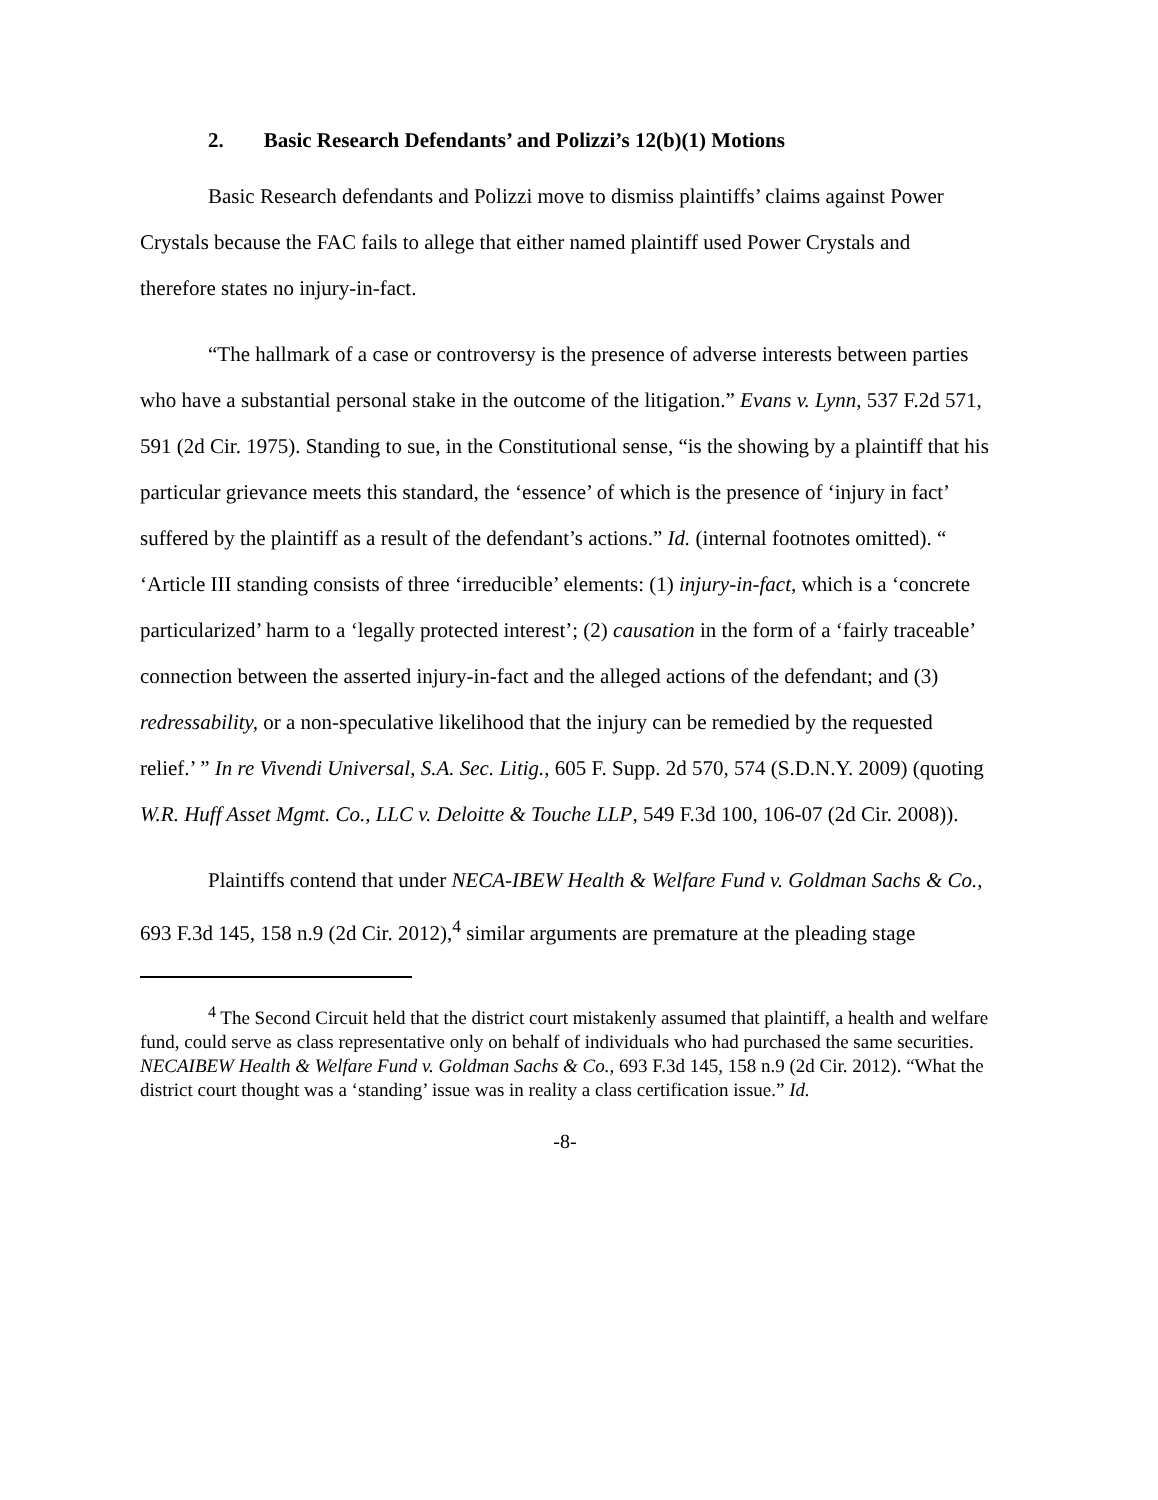2. Basic Research Defendants’ and Polizzi’s 12(b)(1) Motions
Basic Research defendants and Polizzi move to dismiss plaintiffs’ claims against Power Crystals because the FAC fails to allege that either named plaintiff used Power Crystals and therefore states no injury-in-fact.
“The hallmark of a case or controversy is the presence of adverse interests between parties who have a substantial personal stake in the outcome of the litigation.” Evans v. Lynn, 537 F.2d 571, 591 (2d Cir. 1975). Standing to sue, in the Constitutional sense, “is the showing by a plaintiff that his particular grievance meets this standard, the ‘essence’ of which is the presence of ‘injury in fact’ suffered by the plaintiff as a result of the defendant’s actions.” Id. (internal footnotes omitted). “ ‘Article III standing consists of three ‘irreducible’ elements: (1) injury-in-fact, which is a ‘concrete particularized’ harm to a ‘legally protected interest’; (2) causation in the form of a ‘fairly traceable’ connection between the asserted injury-in-fact and the alleged actions of the defendant; and (3) redressability, or a non-speculative likelihood that the injury can be remedied by the requested relief.’ ” In re Vivendi Universal, S.A. Sec. Litig., 605 F. Supp. 2d 570, 574 (S.D.N.Y. 2009) (quoting W.R. Huff Asset Mgmt. Co., LLC v. Deloitte & Touche LLP, 549 F.3d 100, 106-07 (2d Cir. 2008)).
Plaintiffs contend that under NECA-IBEW Health & Welfare Fund v. Goldman Sachs & Co., 693 F.3d 145, 158 n.9 (2d Cir. 2012),<sup>4</sup> similar arguments are premature at the pleading stage
<sup>4</sup> The Second Circuit held that the district court mistakenly assumed that plaintiff, a health and welfare fund, could serve as class representative only on behalf of individuals who had purchased the same securities. NECAIBEW Health & Welfare Fund v. Goldman Sachs & Co., 693 F.3d 145, 158 n.9 (2d Cir. 2012). “What the district court thought was a ‘standing’ issue was in reality a class certification issue.” Id.
-8-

**Work to be completed:** Please copy the lines above from the line with "(2d Cir. 2008))." up to and including the line with "Plaintiffs contend that", exactly as written and with nothing else.

**Solution:**
“The hallmark of a case or controversy is the presence of adverse interests between parties who have a substantial personal stake in the outcome of the litigation.” Evans v. Lynn, 537 F.2d 571, 591 (2d Cir. 1975). Standing to sue, in the Constitutional sense, “is the showing by a plaintiff that his particular grievance meets this standard, the ‘essence’ of which is the presence of ‘injury in fact’ suffered by the plaintiff as a result of the defendant’s actions.” Id. (internal footnotes omitted). “ ‘Article III standing consists of three ‘irreducible’ elements: (1) injury-in-fact, which is a ‘concrete particularized’ harm to a ‘legally protected interest’; (2) causation in the form of a ‘fairly traceable’ connection between the asserted injury-in-fact and the alleged actions of the defendant; and (3) redressability, or a non-speculative likelihood that the injury can be remedied by the requested relief.’ ” In re Vivendi Universal, S.A. Sec. Litig., 605 F. Supp. 2d 570, 574 (S.D.N.Y. 2009) (quoting W.R. Huff Asset Mgmt. Co., LLC v. Deloitte & Touche LLP, 549 F.3d 100, 106-07 (2d Cir. 2008)).
Plaintiffs contend that under NECA-IBEW Health & Welfare Fund v. Goldman Sachs & Co., 693 F.3d 145, 158 n.9 (2d Cir. 2012),<sup>4</sup> similar arguments are premature at the pleading stage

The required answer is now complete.